Monday, September 15, 2014

Up On the Roof

There are many, many aspects I highly recommend about the empty nest phase of a marriage, this phase I've described as "dating without the anxiety." It's awfully nice, for example, to have time for idle chats after supper. Those are the times when Husband and I talk about how we might use all the extra cash we're now swimming in, now that we're past braces (times three), first cars (times four), music lessons (times four kids times two instruments each), incidental school fees (free education times not so fast there), and all the related and sundry expenses that don't include feeding and clothing four boys whose capacity to consume milk and cereal was only exceeded by their capacity for their jeans to instantly be too short the moment they ripped off the tags.

"We could do one of those Viking river cruises," I said excitedly. "You know, like they advertise just before Downton Abbey? Or we could trade in the camper we haven't used in two years on a more tricked-out camper that we would never use at all."

Husband got into the swing of things.

"How about a new table saw?

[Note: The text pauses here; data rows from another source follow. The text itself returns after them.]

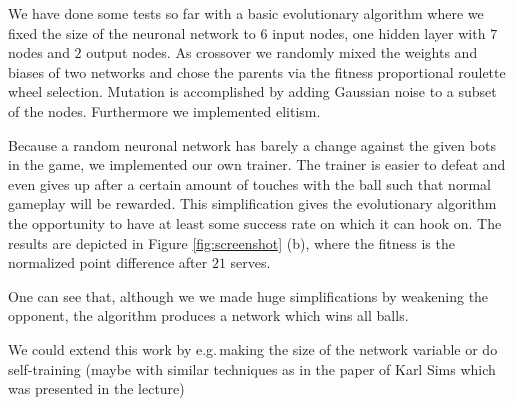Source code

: \documentclass[11pt,a4paper]{scrartcl}
\begin{document}
We have done some tests so far with a basic evolutionary algorithm where we fixed the size of the neuronal network to $6$ input nodes, one hidden layer with $7$ nodes and $2$ output nodes.
As crossover we randomly mixed the weights and biases of two networks and chose the parents via the fitness proportional roulette wheel selection.
Mutation is accomplished by adding Gaussian noise to a subset of the nodes.
Furthermore we implemented elitism.

Because a random neuronal network has barely a change against the given bots in the game, we implemented our own trainer.
The trainer is easier to defeat and even gives up after a certain amount of touches with the ball such that normal gameplay will be rewarded.
This simplification gives the evolutionary algorithm the opportunity to have at least some success rate on which it can hook on.
The results are depicted in Figure \ref{fig:screenshot} (b), where the fitness is the normalized point difference after $21$ serves.

One can see that, although we we made huge simplifications by weakening the opponent, the algorithm produces a network which wins all balls.

We could extend this work by e.g.\,making the size of the network variable or do self-training (maybe with similar techniques as in the paper of Karl Sims which was presented in the lecture)
\end{document}
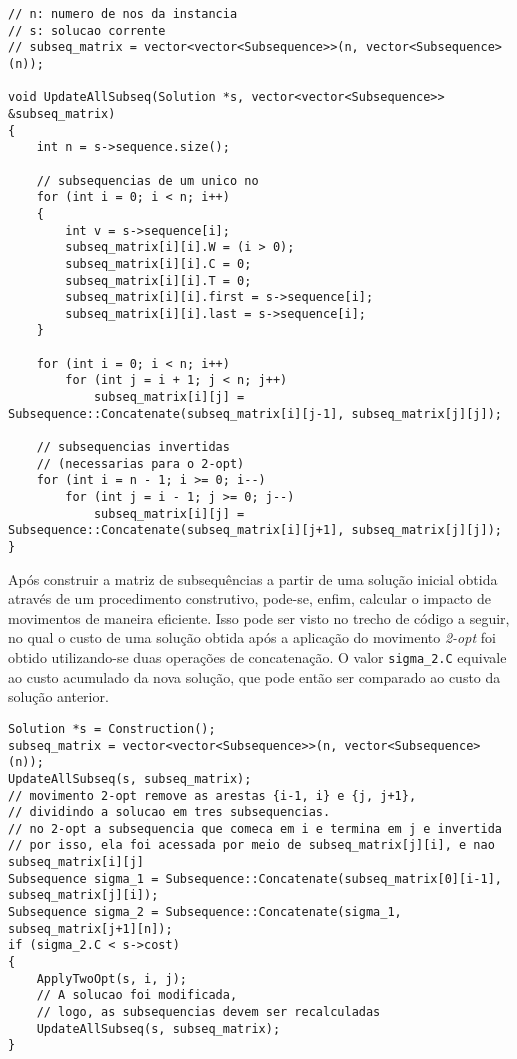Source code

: \begin{lstlisting}[style=cplusplusListStyle]
// n: numero de nos da instancia
// s: solucao corrente
// subseq_matrix = vector<vector<Subsequence>>(n, vector<Subsequence>(n));

void UpdateAllSubseq(Solution *s, vector<vector<Subsequence>> &subseq_matrix)
{
    int n = s->sequence.size();

    // subsequencias de um unico no
    for (int i = 0; i < n; i++)
    {
        int v = s->sequence[i];
        subseq_matrix[i][i].W = (i > 0);
        subseq_matrix[i][i].C = 0;
        subseq_matrix[i][i].T = 0;
        subseq_matrix[i][i].first = s->sequence[i];
        subseq_matrix[i][i].last = s->sequence[i];
    }
    
    for (int i = 0; i < n; i++)
        for (int j = i + 1; j < n; j++)
            subseq_matrix[i][j] = Subsequence::Concatenate(subseq_matrix[i][j-1], subseq_matrix[j][j]);
            
    // subsequencias invertidas
    // (necessarias para o 2-opt)
    for (int i = n - 1; i >= 0; i--)
        for (int j = i - 1; j >= 0; j--)
            subseq_matrix[i][j] = Subsequence::Concatenate(subseq_matrix[i][j+1], subseq_matrix[j][j]);
}
\end{lstlisting}

Após construir a matriz de subsequências a partir de uma solução inicial obtida através de um procedimento construtivo, pode-se, enfim, calcular o impacto de movimentos de maneira eficiente. Isso pode ser visto no trecho de código a seguir, no qual o custo de uma solução obtida após a aplicação do movimento \textit{2-opt} foi obtido utilizando-se duas operações de concatenação. O valor \texttt{sigma\_2.C} equivale ao custo acumulado da nova solução, que pode então ser comparado ao custo da solução anterior.

\begin{lstlisting}[style=cplusplusListStyle]
Solution *s = Construction(); 
subseq_matrix = vector<vector<Subsequence>>(n, vector<Subsequence>(n));
UpdateAllSubseq(s, subseq_matrix);
// movimento 2-opt remove as arestas {i-1, i} e {j, j+1}, 
// dividindo a solucao em tres subsequencias.
// no 2-opt a subsequencia que comeca em i e termina em j e invertida
// por isso, ela foi acessada por meio de subseq_matrix[j][i], e nao subseq_matrix[i][j]
Subsequence sigma_1 = Subsequence::Concatenate(subseq_matrix[0][i-1], subseq_matrix[j][i]);
Subsequence sigma_2 = Subsequence::Concatenate(sigma_1, subseq_matrix[j+1][n]);
if (sigma_2.C < s->cost)
{
    ApplyTwoOpt(s, i, j);
    // A solucao foi modificada,
    // logo, as subsequencias devem ser recalculadas
    UpdateAllSubseq(s, subseq_matrix);
}
\end{lstlisting}

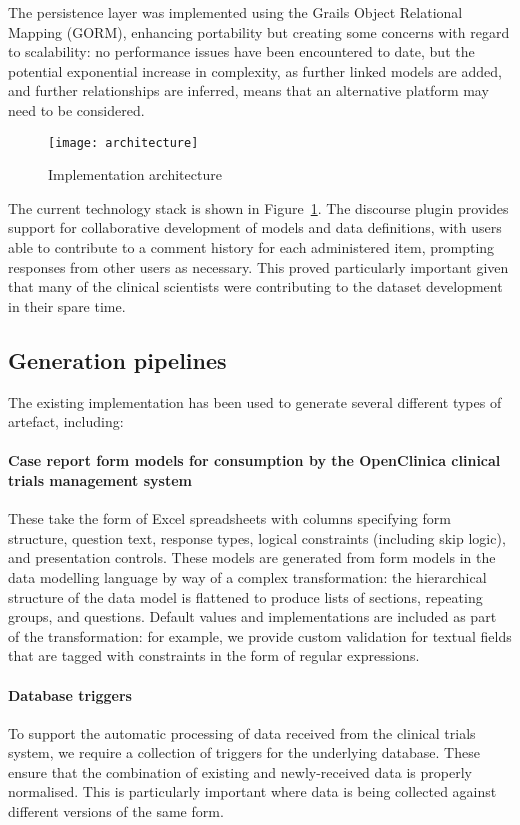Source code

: The persistence layer was implemented using the Grails Object
Relational Mapping (GORM), enhancing portability but creating some
concerns with regard to scalability: no performance issues have been
encountered to date, but the potential exponential increase in
complexity, as further linked models are added, and further
relationships are inferred, means that an alternative platform may
need to be considered. 

\begin{figure}[here]
  \centering
  \texttt{[image: architecture]}
  \caption{Implementation architecture}
  \label{fig:architecture}
\end{figure}

The current technology stack is shown in
Figure~\ref{fig:architecture}.  The discourse plugin provides support
for collaborative development of models and data definitions, with
users able to contribute to a comment history for each administered
item, prompting responses from other users as necessary.  This proved
particularly important given that many of the clinical scientists were
contributing to the dataset development in their spare time. 

\subsection{Generation pipelines}

The existing implementation has been used to generate several
different types of artefact, including:

\paragraph{Case report form models for consumption by the OpenClinica
  clinical trials management system}  These take the form of Excel
spreadsheets with columns specifying form structure, question text,
response types, logical constraints (including skip logic), and
presentation controls.  These models are generated from form models in
the data modelling language by way of a complex transformation: the
hierarchical structure of the data model is flattened to produce lists
of sections, repeating groups, and questions.  Default values and
implementations are included as part of the transformation: for
example, we provide custom validation for textual fields that are
tagged with constraints in the form of regular expressions.

\paragraph{Database triggers} To support the automatic processing of
data received from the clinical trials system, we require a collection
of triggers for the underlying database.  These ensure that the
combination of existing and newly-received data is properly
normalised.  This is particularly important where data is being
collected against different versions of the same form.

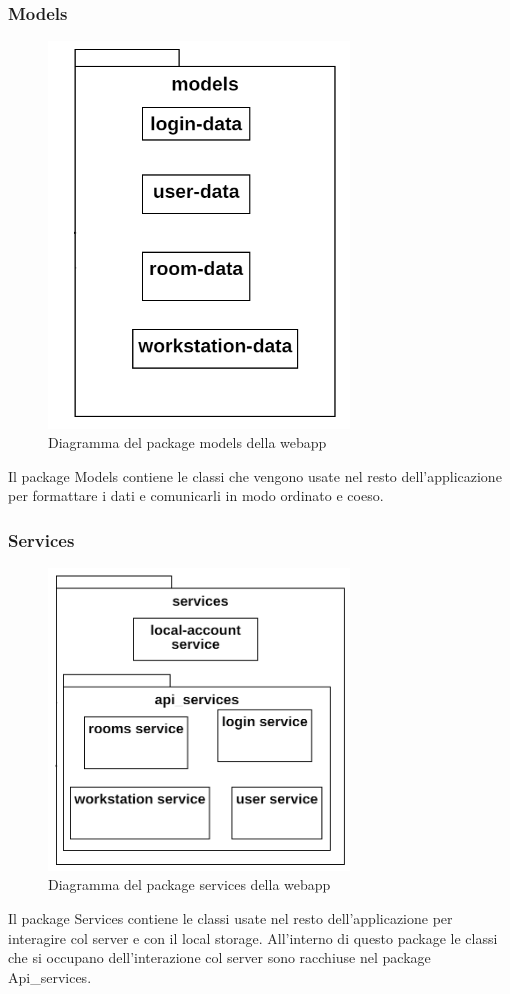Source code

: \subsubsection{Models}
\begin{figure}[H]
	\centering
	\includegraphics[width=8cm]{res/images/webapp-models-diagrammaPackage.png}
	\caption{Diagramma del package models della webapp}
	\label{fig:DiagrammaPackageModelsWebapp}
\end{figure}
Il package Models contiene le classi che vengono usate nel resto dell'applicazione per formattare i dati e comunicarli in modo ordinato e coeso.

\subsubsection{Services}
\begin{figure}[H]
	\centering
	\includegraphics[width=8cm]{res/images/webapp-services-diagrammaPackage.png}
	\caption{Diagramma del package services della webapp}
	\label{fig:DiagrammaPackageServicesWebapp}
\end{figure}
Il package Services contiene le classi usate nel resto dell'applicazione per interagire col server e con il local storage. All'interno di questo package le classi che si occupano dell'interazione col server sono racchiuse nel package Api\_services.

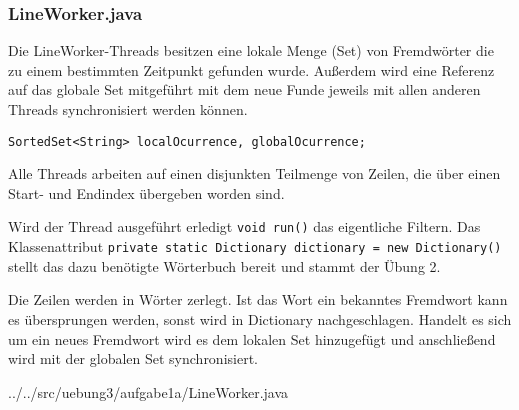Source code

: \subsubsection*{LineWorker.java}

Die LineWorker-Threads besitzen eine lokale Menge (Set) von Fremdwörter die zu einem bestimmten Zeitpunkt gefunden wurde. Außerdem wird eine Referenz auf das globale Set mitgeführt mit dem neue Funde jeweils mit allen anderen Threads synchronisiert werden können.

\texttt{SortedSet<String> localOcurrence, globalOcurrence;}

Alle Threads arbeiten auf einen disjunkten Teilmenge von Zeilen, die über einen Start- und Endindex übergeben worden sind. 

Wird der Thread ausgeführt erledigt \texttt{void run()} das eigentliche Filtern.
Das Klassenattribut \texttt{private static Dictionary dictionary = new Dictionary()} stellt das dazu benötigte Wörterbuch bereit und stammt der Übung 2.

Die Zeilen werden in Wörter zerlegt. Ist das Wort ein bekanntes Fremdwort kann es übersprungen werden, sonst wird in Dictionary nachgeschlagen. Handelt es sich um ein neues Fremdwort wird es dem lokalen Set hinzugefügt und anschließend wird mit der globalen Set synchronisiert.


{../../src/uebung3/aufgabe1a/LineWorker.java}

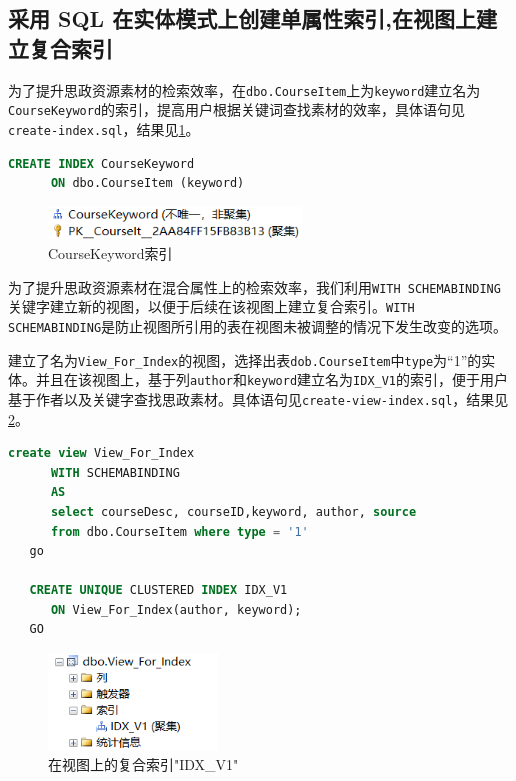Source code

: \documentclass[11pt]{article}
\begin{document}
  \subsection{采用 SQL 在实体模式上创建单属性索引,在视图上建立复合索引}
  为了提升思政资源素材的检索效率，在\verb|dbo.CourseItem|上为\verb|keyword|建立名为\verb|CourseKeyword|的索引，提高用户根据关键词查找素材的效率，具体语句见\verb|create-index.sql|，结果见\ref{fig:index1}。
  \begin{file}
    \begin{lstlisting}[language=sql]
      CREATE INDEX CourseKeyword
      ON dbo.CourseItem (keyword)
    \end{lstlisting}
  \end{file}

  \begin{figure}[h]
    \centering
    \includegraphics[width=0.6\textwidth]{index1.png}
    \caption{CourseKeyword索引}
    \label{fig:index1}
  \end{figure}

  为了提升思政资源素材在混合属性上的检索效率，我们利用\verb|WITH SCHEMABINDING|关键字建立新的视图，以便于后续在该视图上建立复合索引。\verb|WITH SCHEMABINDING|是防止视图所引用的表在视图未被调整的情况下发生改变的选项。

  建立了名为\verb|View_For_Index|的视图，选择出表\verb|dob.CourseItem|中\verb|type|为“1”的实体。并且在该视图上，基于列\verb|author|和\verb|keyword|建立名为\verb|IDX_V1|的索引，便于用户基于作者以及关键字查找思政素材。具体语句见\verb|create-view-index.sql|，结果见\ref{fig:IDX1}。

  \begin{file}
    \begin{lstlisting}[language=sql]
      create view View_For_Index
      WITH SCHEMABINDING
      AS
      select courseDesc, courseID,keyword, author, source 
      from dbo.CourseItem where type = '1'
   go
   
   CREATE UNIQUE CLUSTERED INDEX IDX_V1
      ON View_For_Index(author, keyword);
   GO
    \end{lstlisting}
  \end{file}

  \begin{figure}[h]
    \centering
    \includegraphics[width=0.4\textwidth]{IDX1.png}
    \caption{在视图上的复合索引"IDX\_V1"}
    \label{fig:IDX1}
  \end{figure}
\end{document}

You know you've always wanted one," he said. "Or we could replace the garage, and make it big enough to have a workshop with air conditioning."

And this, my friends, leads to the most crucial advice I can give parents who are within a year or two of the promised land known as Kids All Grown Up: Don't ever, ever, ever talk about having even an extra nickel if you are somewhere your capital investments can hear you.

We forgot this cardinal rule of money management as we were having our post-dinner discussions, and the House on the Corner was listening as we made plans for our post-braces/music lessons/school fees riches last week.

I know we're going to just love our new roof.